Cold-case witness says he ID'd the wrong man
More than a decade before Philadelphia police say DNA linked Rafael Crespo to the 1996 rape and slaying of 17-year-old Anjeanette Maldonado, detectives had another suspect - her boyfriend.
More than a decade before Philadelphia police say DNA linked Rafael Crespo to the 1996 rape and slaying of 17-year-old Anjeanette Maldonado, detectives had another suspect - her boyfriend.
Maldonado's friends said she had broken up with Christian Vrabec, a classmate at Franklin Learning Center, the day before she disappeared. And James Moses, one of Vrabec's Kensington buddies, told detectives that Vrabec had confessed to him that he killed the teenager.
On Tuesday, Moses nervously admitted that he'd made it all up.
"I felt threatened," Moses testified at Crespo's nonjury murder trial. "If I'm going up the rails, I'm going to take somebody with me."
Moses, who gave two statements to detectives investigating Maldonado's Sept. 30, 1996, rape and slaying, testified that "I had the feeling they were going to pin it on me."
"They were hounding me and hounding me, and so I told them what they wanted to hear," Moses told defense attorney Michael F. Giampietro.
Pressed by Giampietro, Moses acknowledged that detectives never abused him or threatened to arrest him for the killing.
Moses was so uncomfortable walking to the witness chair that he asked for Vrabec's friends to leave the courtroom. Giampietro and Assistant District Attorney Carlos Vega agreed, and the friends left while he testified.
Several other friends of Maldonado said they, too, suspected Vrabec was involved in her death, because in the hours after she was found, he called and seemed to know a lot of details about the body and how it was found.
Vrabec, however, was never charged in the slaying. He could be called as a witness Wednesday when the trial resumes before Common Pleas Court Judge Jeffrey P. Minehart.
Maldonado was last seen on Sept. 30, when she left for school.
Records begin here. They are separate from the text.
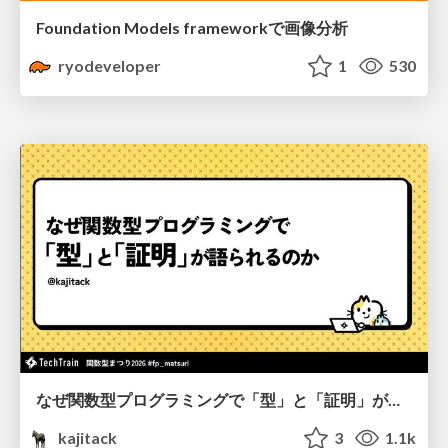
Foundation Models frameworkで画像分析
ryodeveloper
1
530
なぜ関数型プログラミングで「型」と「証明」が語られるのか #fp_matsuri
kajitack
3
1.1k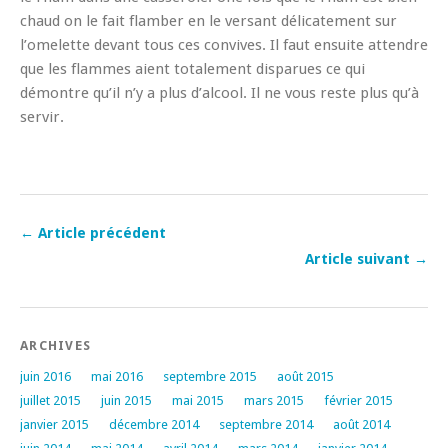
chaud on le fait flamber en le versant délicatement sur
l’omelette devant tous ces convives. Il faut ensuite attendre
que les flammes aient totalement disparues ce qui
démontre qu’il n’y a plus d’alcool. Il ne vous reste plus qu’à
servir.
← Article précédent
Article suivant →
ARCHIVES
juin 2016
mai 2016
septembre 2015
août 2015
juillet 2015
juin 2015
mai 2015
mars 2015
février 2015
janvier 2015
décembre 2014
septembre 2014
août 2014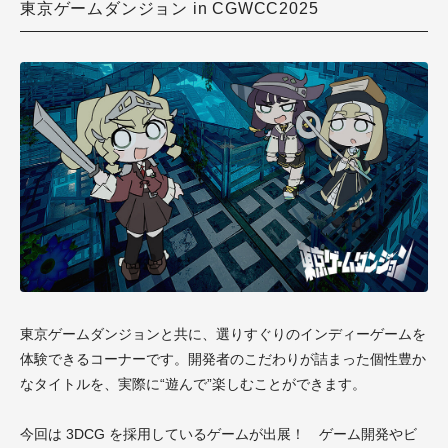
東京ゲームダンジョン in CGWCC2025
東京ゲームダンジョンと共に、選りすぐりのインディーゲームを
体験できるコーナーです。
開発者のこだわりが詰まった個性豊か
なタイトルを、実際に“遊んで”
楽しむことができます。
今回は 3DCG を採用しているゲームが出展！
ゲーム開発やビ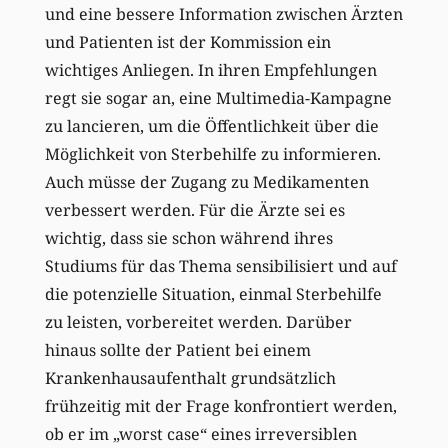
und eine bessere Information zwischen Ärzten
und Patienten ist der Kommission ein
wichtiges Anliegen. In ihren Empfehlungen
regt sie sogar an, eine Multimedia-Kampagne
zu lancieren, um die Öffentlichkeit über die
Möglichkeit von Sterbehilfe zu informieren.
Auch müsse der Zugang zu Medikamenten
verbessert werden. Für die Ärzte sei es
wichtig, dass sie schon während ihres
Studiums für das Thema sensibilisiert und auf
die potenzielle Situation, einmal Sterbehilfe
zu leisten, vorbereitet werden. Darüber
hinaus sollte der Patient bei einem
Krankenhausaufenthalt grundsätzlich
frühzeitig mit der Frage konfrontiert werden,
ob er im „worst case“ eines irreversiblen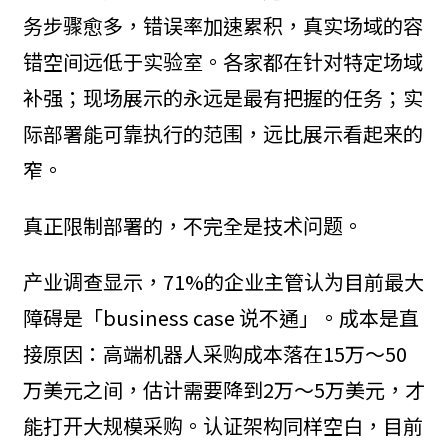
务步骤愈多，错误率加速累积，真实场域的容
错空间远低于实验室。各家都在针对特定场域
补强；现场展示的永远是最有把握的任务；实
际部署能可靠执行的范围，远比展示看起来的
窄。
真正限制部署的，不完全是技术问题。
产业调查显示，71%的企业主管认为目前最大
障碍是「business case 说不通」。成本是直
接原因：高端机器人采购成本落在15万～50
万美元之间，估计需要降到2万～5万美元，才
能打开大规模采购。认证架构同样空白，目前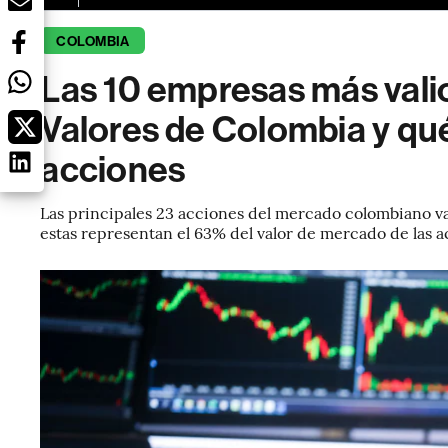
COLOMBIA
Las 10 empresas más valio
Valores de Colombia y qu
acciones
Las principales 23 acciones del mercado colombiano v
estas representan el 63% del valor de mercado de las ac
She never arrived.
On Oct. 2, 1996, her nude body - beaten, raped and strangled - was found inside a vacant house in the 1700 block of North Hope Street.
Although detectives questioned neighbors and classmates over two years, the investigation stalled.
Then, in April 2012, homicide Detective John McDermott received a letter from police DNA analysts reporting that semen found in Maldonado's body matched DNA in the FBI's Combined DNA Index System (CODIS).
The matching DNA belonged to Crespo; it had been collected several years earlier, when he was arrested in Florida for sexually assaulting a young girl.
The following month, McDermott traveled to a prison in Hardee County, Fla., to question Crespo.
McDermott testified that Crespo confessed that he accosted Maldonado at Front and Norris Streets as she walked to school.
Crespo's statement says he was looking for a prostitute and Maldonado offered to have sex for $20. Crespo said they had sex for about 45 minutes in the Hope Street house and Maldonado asked him to choke her during sex. When she became unconscious, Crespo's statement reads, he left her but did not know she was dead.
Maldonado's autopsy showed she died of strangulation, but also that she was struck in the face, dragged around the floor, and hit at least twice in the head with a blunt object, cracking her skull.
Crespo, 49, waived his right to a jury trial in exchange for the District Attorney's Office's not seeking the death penalty.
Despite Crespo's confession and the DNA match, Giampietro has called a series of witnesses to revisit their statements to police to bolster his contention that Crespo had sex with Maldonado but did not kill her.